Committee sets climate sights high

Committee sets climate sights high
A Swedish parliamentary committee on Tuesday presented a series of measures aimed at reducing the Scandinavian country's greenhouse gases in a report commissioned by the government.

The report, entitled “Swedish Climate Policy”, was compiled by members of the seven parties in parliament and will form the basis of a new climate bill to be presented by the centre-right government later this year.

In the short-term for the period 2008-2012, Sweden, which has a longstanding tradition of environmental protection, is set to meet its national target of reducing emissions by four percent from 1990 levels, the committee said.

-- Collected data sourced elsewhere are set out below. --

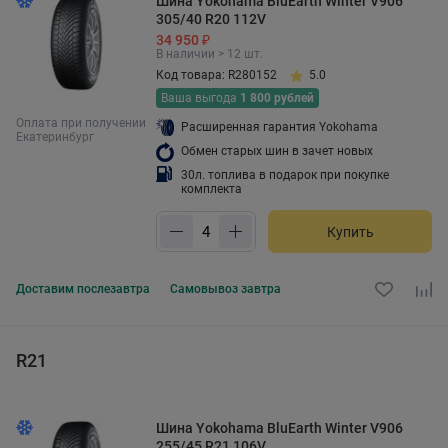
Шина Yokohama BluEarth Winter V906
305/40 R20 112V
34 950 ₽
В наличии > 12 шт.
Код товара: R280152
5.0
Ваша выгода
1 800 рублей
Оплата при получении
Расширенная гарантия Yokohama
Екатеринбург
Обмен старых шин в зачет новых
30л. топлива в подарок при покупке
комплекта
Купить
Доставим
послезавтра
Самовывоз
завтра
R21
Шина Yokohama BluEarth Winter V906
255/45 R21 106V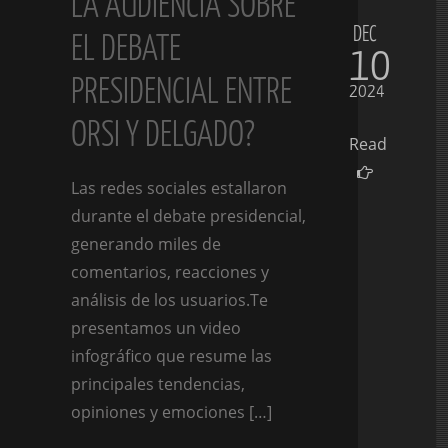
LA AUDIENCIA SOBRE
DEC
EL DEBATE
10
PRESIDENCIAL ENTRE
2024
ORSI Y DELGADO?
Read
Las redes sociales estallaron
durante el debate presidencial,
generando miles de
comentarios, reacciones y
análisis de los usuarios.Te
presentamos un video
infográfico que resume las
principales tendencias,
opiniones y emociones […]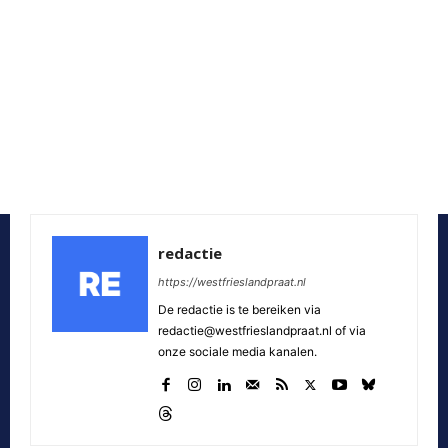
redactie
https://westfrieslandpraat.nl
De redactie is te bereiken via
redactie@westfrieslandpraat.nl of via
onze sociale media kanalen.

By 2020, the goal is a 38-percent reduction from 1990 levels, though “the assumptions underlying the calculation are still uncertain” and the exact figure could change slightly, the authors of the report wrote.

The committee urged other industrialized countries to also be ambitious when setting their own goals.

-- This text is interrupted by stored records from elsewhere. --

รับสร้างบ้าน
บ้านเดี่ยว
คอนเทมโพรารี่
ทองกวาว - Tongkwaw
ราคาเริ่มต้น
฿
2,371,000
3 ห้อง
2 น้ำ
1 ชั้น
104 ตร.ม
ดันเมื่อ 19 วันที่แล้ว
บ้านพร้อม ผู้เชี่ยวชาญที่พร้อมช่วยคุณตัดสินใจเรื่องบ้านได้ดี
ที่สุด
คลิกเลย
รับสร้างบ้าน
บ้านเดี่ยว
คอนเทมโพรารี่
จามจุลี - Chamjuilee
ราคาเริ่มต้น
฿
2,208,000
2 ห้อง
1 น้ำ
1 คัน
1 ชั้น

“Industrialized countries should reduce their emissions by at least 30 percent by 2020 on 1990 levels,” it said.

On January 23rd, the European Commission presented individual targets for reducing CO2 emissions for each of the 27 member states as part of the EU’s goal to cut overall emissions by 20 percent from 1990 levels by 2020.

Sweden was asked to raise its use of renewable energies to almost half of total power consumption.

In order for Sweden to meet its 38-percent goal for 2020, the committee on Tuesday proposed “strengthening cross-sectoral measures and instruments” and “an EU-wide reduction of the EU’s emissions trading system ceiling.”

“By 2050, greenhouse gas emission levels for Sweden should be 75 to 90 percent lower than levels for 1990. By the end of the century, greenhouse gas emissions in Sweden should be close to zero,” it predicted.

“This will presuppose a radical transformation of (Sweden’s) energy systems and other parts of the economy,” according to the report, which was submitted to Environment Minister Andreas Carlgren.